» **Exercise objective**: Copy out the listing below exactly, please, and skip any pictures.

» **Material for this exercise**:

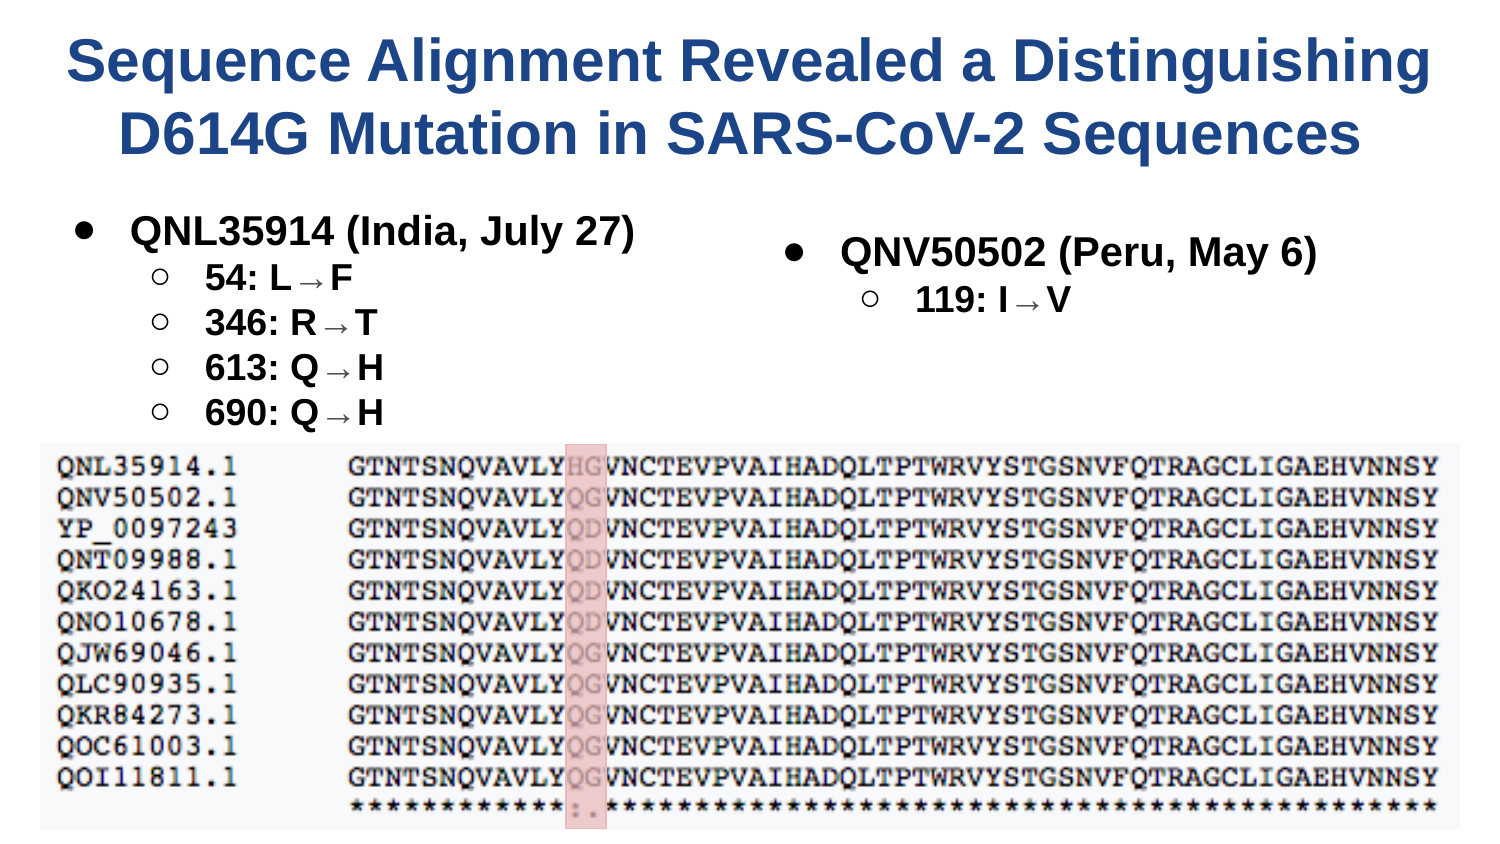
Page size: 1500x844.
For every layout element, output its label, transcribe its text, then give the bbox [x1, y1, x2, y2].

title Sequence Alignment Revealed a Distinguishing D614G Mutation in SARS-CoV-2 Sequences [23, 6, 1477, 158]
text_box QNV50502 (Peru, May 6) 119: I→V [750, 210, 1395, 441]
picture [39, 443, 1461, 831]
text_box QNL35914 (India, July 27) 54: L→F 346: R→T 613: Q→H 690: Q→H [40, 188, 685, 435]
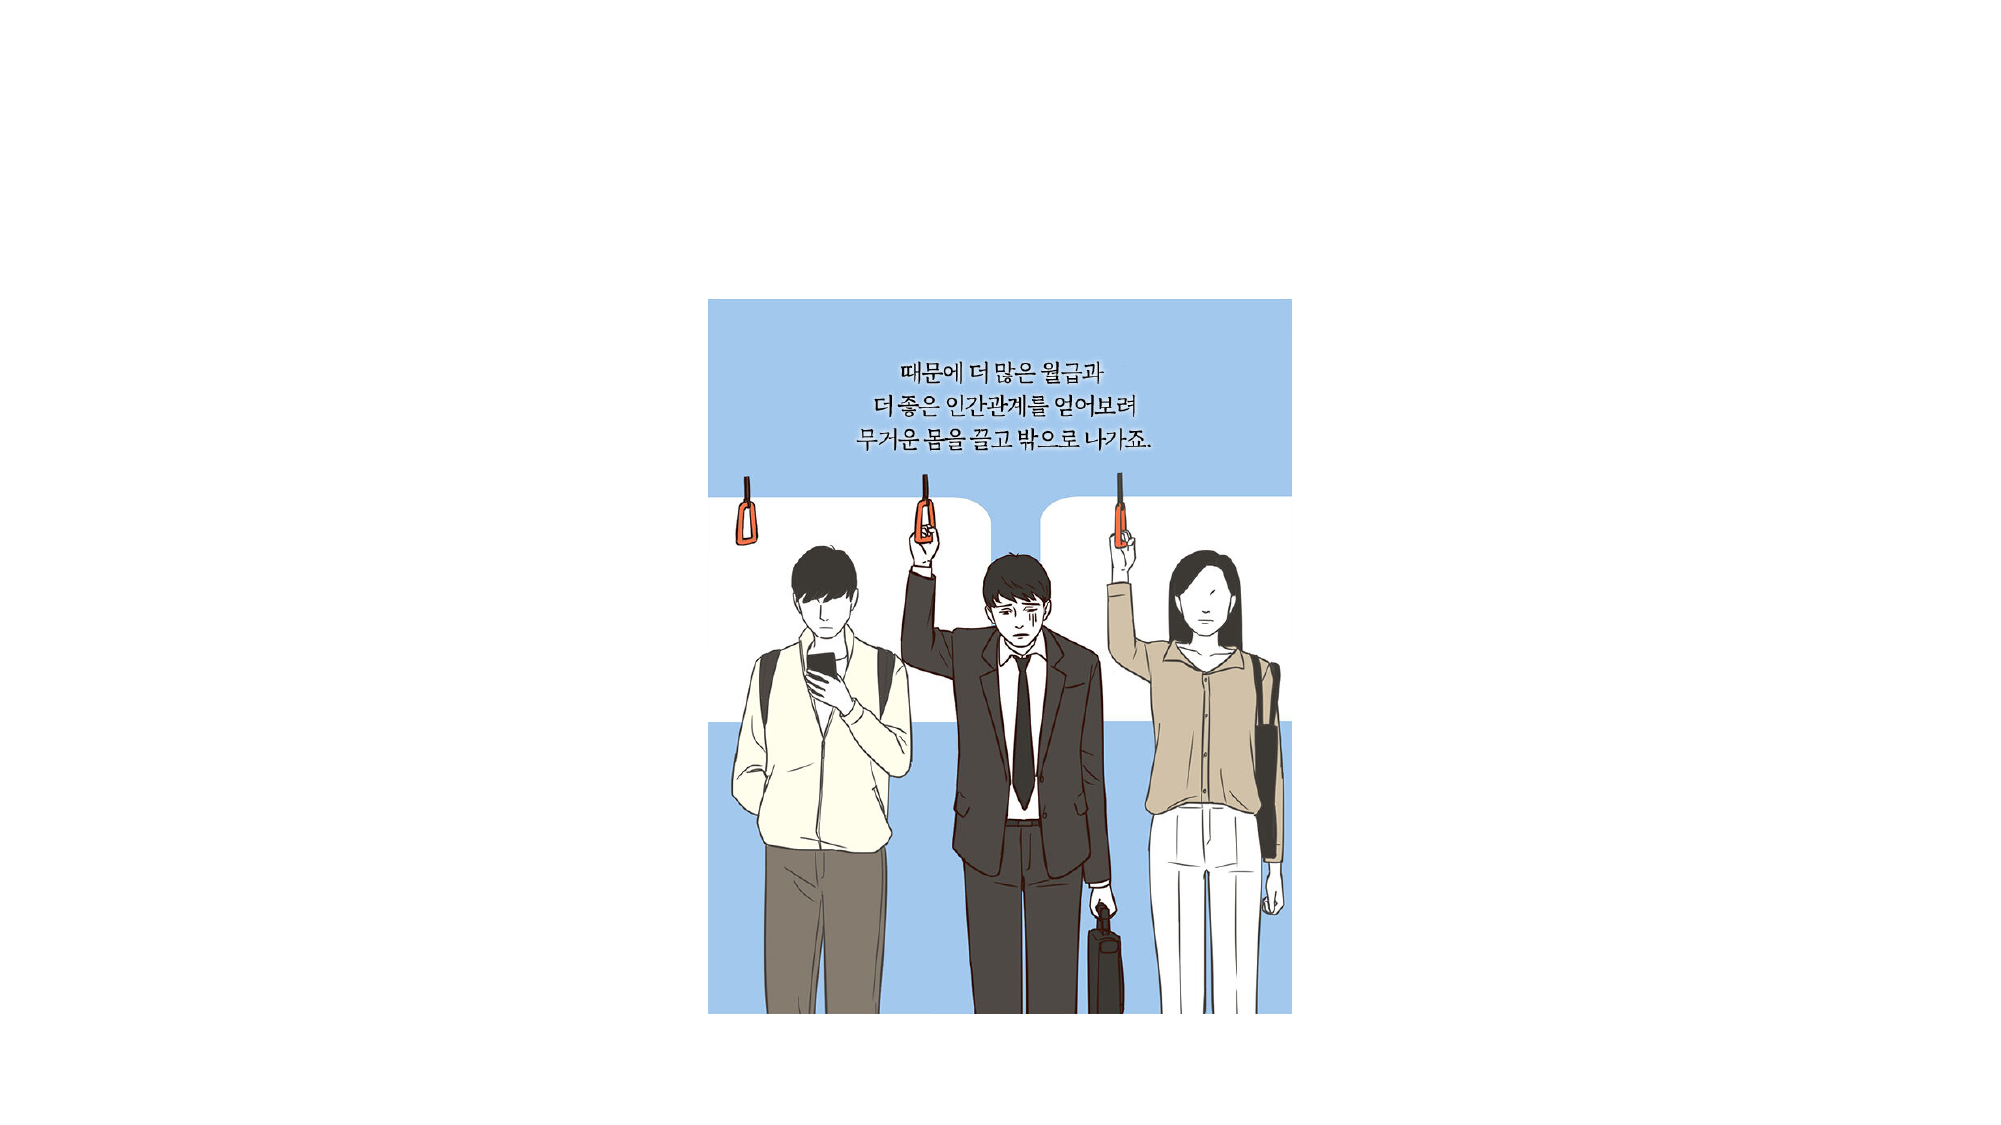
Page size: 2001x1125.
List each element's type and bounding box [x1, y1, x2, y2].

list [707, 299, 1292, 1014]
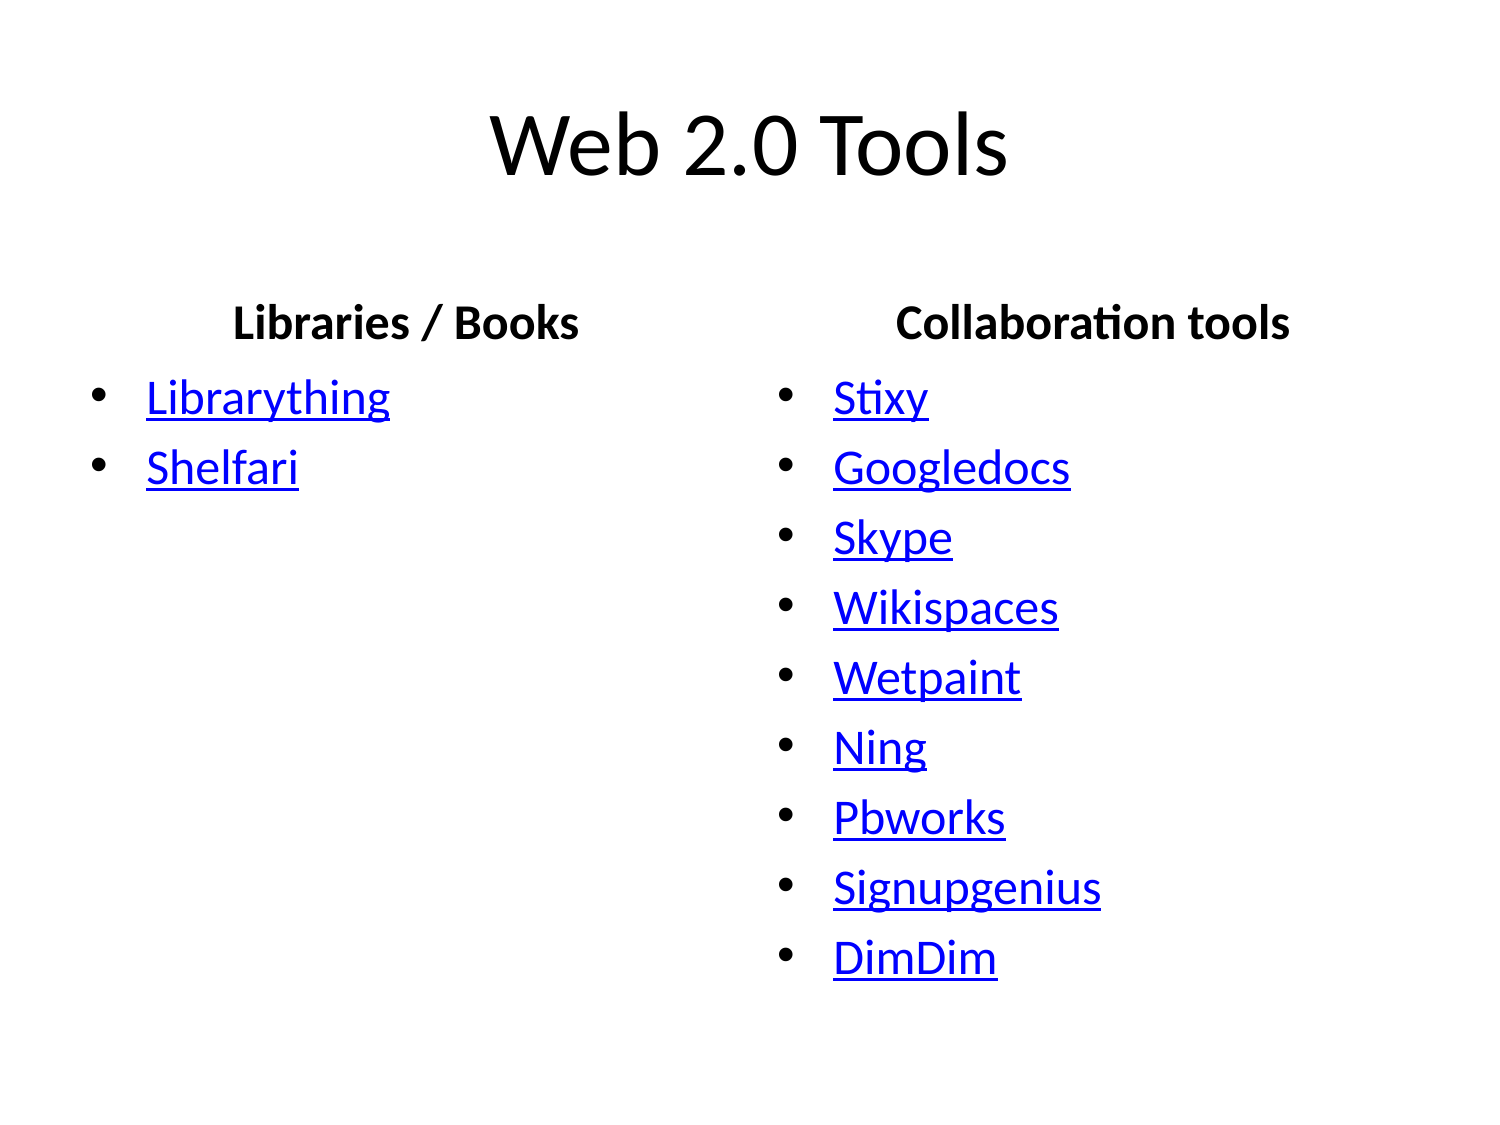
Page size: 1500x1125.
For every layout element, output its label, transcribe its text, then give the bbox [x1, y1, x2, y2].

» **Result**:
Page size: 1500x844.
For every layout element, output its label, transcribe its text, then give the bbox [x1, y1, x2, y2].

title Sequence Alignment Revealed a Distinguishing D614G Mutation in SARS-CoV-2 Sequences [23, 6, 1477, 158]
text_box QNV50502 (Peru, May 6) 119: I→V [750, 210, 1395, 441]
picture [39, 443, 1461, 831]
text_box QNL35914 (India, July 27) 54: L→F 346: R→T 613: Q→H 690: Q→H [40, 188, 685, 435]
Page size: 2001x1125.
List each element's type and bounding box [x1, y1, x2, y2].

list [707, 299, 1292, 1014]
Page size: 1500x1125.
For every layout element, output its label, transcribe its text, then give the bbox [x1, y1, x2, y2].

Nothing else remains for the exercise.